After training the TPV regressor, you can use it to intervene in the generation process of language models.

### Running TPV Intervention

This script uses the trained TPV regressor to modify the hidden states during the language model generation process.

```bash
python tpv_intervention.py \
  --model_name_or_path "deepseek-ai/DeepSeek-R1-Distill-Qwen-32B" \
  --intervention_vector_path "qwen_math_tpv_model/tpv_linear_weights.npy" \
  --dataset "math500" \
  --output_generations_dir "qwen_intervention_responses" \
  --task_name "math500" \
  --problem_start_idx 30 \
  --problem_end_idx 35 \
  --alpha 100.0 \
  --max_new_tokens 2048 \
  --device "cuda" \
  --torch_dtype "float16"
```

This will apply the trained intervention vector to the model's generation process with the specified alpha scale factor, and save the results in the `llama_intervention_responses` directory.

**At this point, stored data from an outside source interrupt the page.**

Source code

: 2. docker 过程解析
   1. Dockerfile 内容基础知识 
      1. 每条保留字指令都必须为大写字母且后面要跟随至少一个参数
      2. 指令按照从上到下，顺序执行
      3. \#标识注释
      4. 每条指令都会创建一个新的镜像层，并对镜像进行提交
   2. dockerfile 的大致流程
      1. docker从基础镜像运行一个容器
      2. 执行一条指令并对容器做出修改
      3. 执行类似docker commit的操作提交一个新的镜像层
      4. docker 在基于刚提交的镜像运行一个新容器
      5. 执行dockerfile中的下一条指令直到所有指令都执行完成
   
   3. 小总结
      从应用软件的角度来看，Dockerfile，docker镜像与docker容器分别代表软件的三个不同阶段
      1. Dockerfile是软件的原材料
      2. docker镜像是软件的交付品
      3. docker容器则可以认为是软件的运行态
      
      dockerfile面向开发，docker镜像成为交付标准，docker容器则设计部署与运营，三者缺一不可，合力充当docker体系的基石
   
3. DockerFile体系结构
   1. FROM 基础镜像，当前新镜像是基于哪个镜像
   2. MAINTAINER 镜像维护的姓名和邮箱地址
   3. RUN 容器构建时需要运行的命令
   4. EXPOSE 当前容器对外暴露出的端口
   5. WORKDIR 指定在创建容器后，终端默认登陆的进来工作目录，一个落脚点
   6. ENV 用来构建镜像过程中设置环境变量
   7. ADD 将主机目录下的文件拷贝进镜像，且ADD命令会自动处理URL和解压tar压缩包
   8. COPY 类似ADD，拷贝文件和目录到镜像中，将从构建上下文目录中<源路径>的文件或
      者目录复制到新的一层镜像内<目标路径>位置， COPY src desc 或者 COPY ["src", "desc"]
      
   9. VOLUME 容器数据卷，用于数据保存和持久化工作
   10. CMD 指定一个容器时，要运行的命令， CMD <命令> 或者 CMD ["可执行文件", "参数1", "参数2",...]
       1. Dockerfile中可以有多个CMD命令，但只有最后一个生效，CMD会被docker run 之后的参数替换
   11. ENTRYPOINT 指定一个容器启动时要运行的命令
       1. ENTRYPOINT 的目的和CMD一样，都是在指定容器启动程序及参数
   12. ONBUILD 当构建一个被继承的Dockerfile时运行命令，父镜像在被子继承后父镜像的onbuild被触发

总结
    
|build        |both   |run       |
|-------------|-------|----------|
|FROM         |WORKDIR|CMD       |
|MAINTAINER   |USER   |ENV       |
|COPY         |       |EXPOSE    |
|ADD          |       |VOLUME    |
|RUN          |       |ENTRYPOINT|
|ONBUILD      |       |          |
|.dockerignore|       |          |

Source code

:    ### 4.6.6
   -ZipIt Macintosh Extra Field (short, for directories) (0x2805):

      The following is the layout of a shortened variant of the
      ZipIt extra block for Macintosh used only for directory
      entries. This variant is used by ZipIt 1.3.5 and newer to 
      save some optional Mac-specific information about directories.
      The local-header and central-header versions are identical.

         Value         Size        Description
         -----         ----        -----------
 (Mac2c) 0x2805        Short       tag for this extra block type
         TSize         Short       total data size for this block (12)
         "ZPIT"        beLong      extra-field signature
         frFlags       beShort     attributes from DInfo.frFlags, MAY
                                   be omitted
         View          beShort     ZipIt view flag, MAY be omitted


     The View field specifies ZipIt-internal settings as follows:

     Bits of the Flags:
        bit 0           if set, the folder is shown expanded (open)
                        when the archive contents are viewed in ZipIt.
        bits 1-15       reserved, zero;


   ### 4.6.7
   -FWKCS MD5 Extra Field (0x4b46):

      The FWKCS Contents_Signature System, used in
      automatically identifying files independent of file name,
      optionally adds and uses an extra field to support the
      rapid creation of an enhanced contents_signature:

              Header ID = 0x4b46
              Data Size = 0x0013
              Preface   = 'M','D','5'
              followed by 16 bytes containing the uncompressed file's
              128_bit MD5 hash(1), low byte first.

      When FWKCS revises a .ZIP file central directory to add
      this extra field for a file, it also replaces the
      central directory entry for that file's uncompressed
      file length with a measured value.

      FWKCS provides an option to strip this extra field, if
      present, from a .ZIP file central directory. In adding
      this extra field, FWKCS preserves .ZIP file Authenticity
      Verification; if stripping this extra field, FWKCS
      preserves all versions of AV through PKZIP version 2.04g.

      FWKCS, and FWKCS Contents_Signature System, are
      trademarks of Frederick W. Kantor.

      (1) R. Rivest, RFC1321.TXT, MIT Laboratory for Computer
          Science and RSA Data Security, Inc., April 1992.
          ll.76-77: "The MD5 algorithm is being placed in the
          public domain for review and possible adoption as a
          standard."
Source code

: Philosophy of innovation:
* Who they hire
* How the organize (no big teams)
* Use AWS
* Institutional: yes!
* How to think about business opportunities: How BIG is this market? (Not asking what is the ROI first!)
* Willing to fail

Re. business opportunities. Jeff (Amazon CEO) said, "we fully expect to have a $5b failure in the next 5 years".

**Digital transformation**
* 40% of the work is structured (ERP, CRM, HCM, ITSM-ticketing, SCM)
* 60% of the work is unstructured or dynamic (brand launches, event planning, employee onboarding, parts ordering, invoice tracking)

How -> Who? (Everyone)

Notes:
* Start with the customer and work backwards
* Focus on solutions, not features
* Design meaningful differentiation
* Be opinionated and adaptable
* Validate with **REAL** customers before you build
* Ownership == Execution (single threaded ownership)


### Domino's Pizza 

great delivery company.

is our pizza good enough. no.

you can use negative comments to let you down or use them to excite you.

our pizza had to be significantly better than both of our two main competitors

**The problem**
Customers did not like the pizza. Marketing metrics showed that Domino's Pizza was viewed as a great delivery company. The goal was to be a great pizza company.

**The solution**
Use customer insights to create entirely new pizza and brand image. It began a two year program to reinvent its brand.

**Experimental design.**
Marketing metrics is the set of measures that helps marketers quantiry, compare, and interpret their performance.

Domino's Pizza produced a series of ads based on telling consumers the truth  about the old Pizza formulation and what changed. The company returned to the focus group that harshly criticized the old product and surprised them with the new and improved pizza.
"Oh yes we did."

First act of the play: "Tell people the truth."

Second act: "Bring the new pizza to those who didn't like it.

## Example End-to-End Pipeline

Here's an example of running the complete pipeline with consistent input/output directories:

```bash
# Step 1: Generate hidden states data
python generate_tpv_data.py --model "deepseek-ai/DeepSeek-R1-Distill-Llama-8B" --output_dir "llama_hidden_states"

# Step 2: Prepare the TPV dataset
python prepare_tpv_dataset.py --input_dir "llama_hidden_states" --output_dir "llama_math_tpv_dataset"

# Step 3: Train the TPV regressor
python train_tpv.py --input_dir "llama_math_tpv_dataset" --output_dir "tpv_model"

# Step 4: Use the trained TPV regressor for intervention
python tpv_intervention.py --model_name_or_path "deepseek-ai/DeepSeek-R1-Distill-Llama-8B" --intervention_vector_path "tpv_model/tpv_linear_weights.npy" --alpha 100.0
```

## Notes
- Ensure that the model names and data paths are correctly set according to your environment.
- The alpha parameter controls the strength of the intervention - higher values result in stronger interventions.
- alpha can be set to 0.0 to disable the intervention.